# What you are asked to do
Rewrite the listing from the line with "員等，預計150人，依報名先後，額滿為止，若超過報" up to and including the line with "Suositellut tuotteet", substituting "瀏覽數" for "點閱數" and changing nothing else. Omit the pictures from your answer.
-=-=-
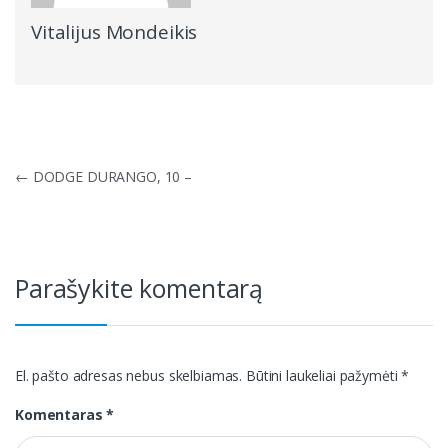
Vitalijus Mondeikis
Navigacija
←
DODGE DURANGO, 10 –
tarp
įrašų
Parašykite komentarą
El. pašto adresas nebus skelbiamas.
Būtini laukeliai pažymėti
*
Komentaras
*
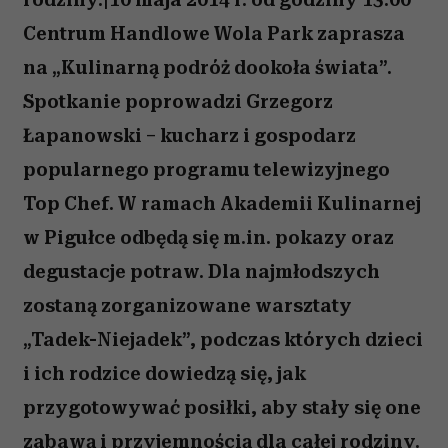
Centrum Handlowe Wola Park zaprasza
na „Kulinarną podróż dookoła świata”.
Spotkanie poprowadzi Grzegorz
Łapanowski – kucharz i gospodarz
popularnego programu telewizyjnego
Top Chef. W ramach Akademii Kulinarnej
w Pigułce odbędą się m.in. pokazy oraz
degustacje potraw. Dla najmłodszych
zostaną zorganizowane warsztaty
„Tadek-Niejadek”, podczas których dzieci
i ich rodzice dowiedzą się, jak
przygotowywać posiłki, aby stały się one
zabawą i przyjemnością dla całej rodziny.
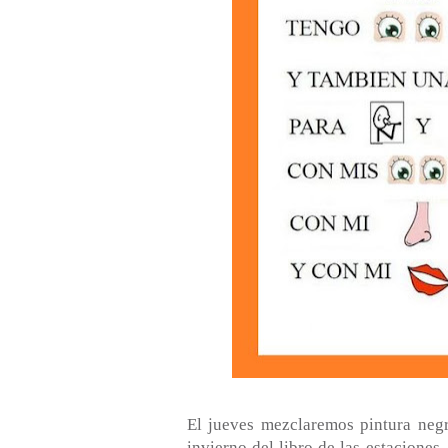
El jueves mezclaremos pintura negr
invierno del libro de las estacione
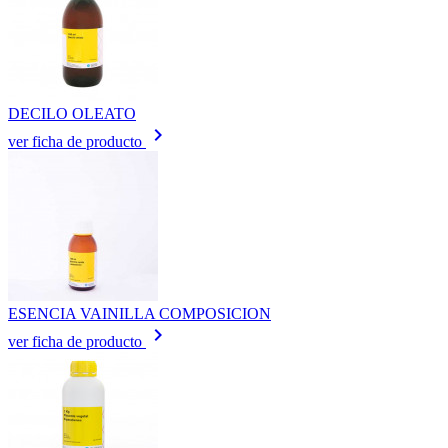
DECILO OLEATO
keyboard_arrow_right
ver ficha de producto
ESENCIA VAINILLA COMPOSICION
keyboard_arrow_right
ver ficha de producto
-=-=-
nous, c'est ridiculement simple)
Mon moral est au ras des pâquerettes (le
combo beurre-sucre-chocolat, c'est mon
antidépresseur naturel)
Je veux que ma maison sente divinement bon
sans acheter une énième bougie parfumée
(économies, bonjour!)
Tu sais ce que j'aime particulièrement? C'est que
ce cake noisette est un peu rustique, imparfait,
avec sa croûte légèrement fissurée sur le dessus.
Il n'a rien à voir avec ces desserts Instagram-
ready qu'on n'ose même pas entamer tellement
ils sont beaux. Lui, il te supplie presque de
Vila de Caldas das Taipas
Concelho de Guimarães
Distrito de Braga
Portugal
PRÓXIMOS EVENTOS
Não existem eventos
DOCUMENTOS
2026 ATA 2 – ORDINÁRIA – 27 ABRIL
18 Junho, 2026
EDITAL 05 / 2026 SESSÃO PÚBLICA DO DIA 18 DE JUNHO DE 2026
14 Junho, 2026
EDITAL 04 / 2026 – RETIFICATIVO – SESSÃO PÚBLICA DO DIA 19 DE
-=-=-
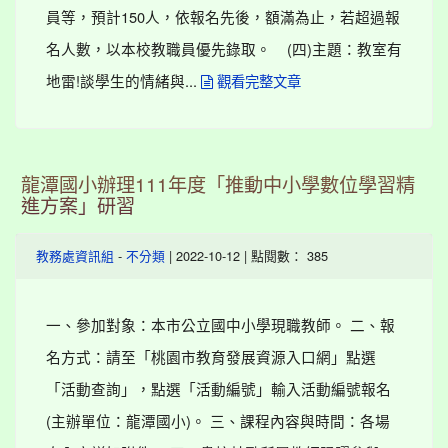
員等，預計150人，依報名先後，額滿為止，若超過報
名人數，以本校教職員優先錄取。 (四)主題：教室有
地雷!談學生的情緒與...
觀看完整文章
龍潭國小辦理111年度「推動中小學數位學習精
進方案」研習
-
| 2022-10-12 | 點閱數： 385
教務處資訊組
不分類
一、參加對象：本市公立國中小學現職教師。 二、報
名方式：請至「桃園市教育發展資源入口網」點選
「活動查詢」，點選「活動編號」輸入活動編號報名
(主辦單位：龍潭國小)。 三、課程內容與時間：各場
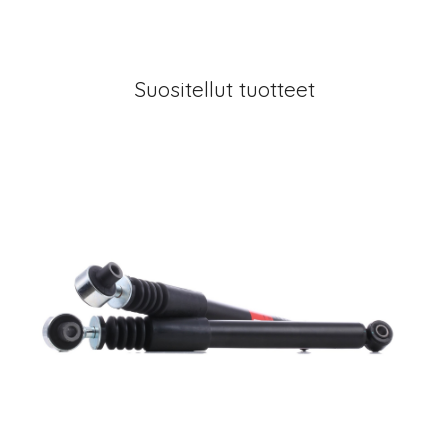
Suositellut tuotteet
-=-=-
# Completed task
員等，預計150人，依報名先後，額滿為止，若超過報
名人數，以本校教職員優先錄取。 (四)主題：教室有
地雷!談學生的情緒與...
觀看完整文章
龍潭國小辦理111年度「推動中小學數位學習精
進方案」研習
-
| 2022-10-12 | 瀏覽數： 385
教務處資訊組
不分類
一、參加對象：本市公立國中小學現職教師。 二、報
名方式：請至「桃園市教育發展資源入口網」點選
「活動查詢」，點選「活動編號」輸入活動編號報名
(主辦單位：龍潭國小)。 三、課程內容與時間：各場
Suositellut tuotteet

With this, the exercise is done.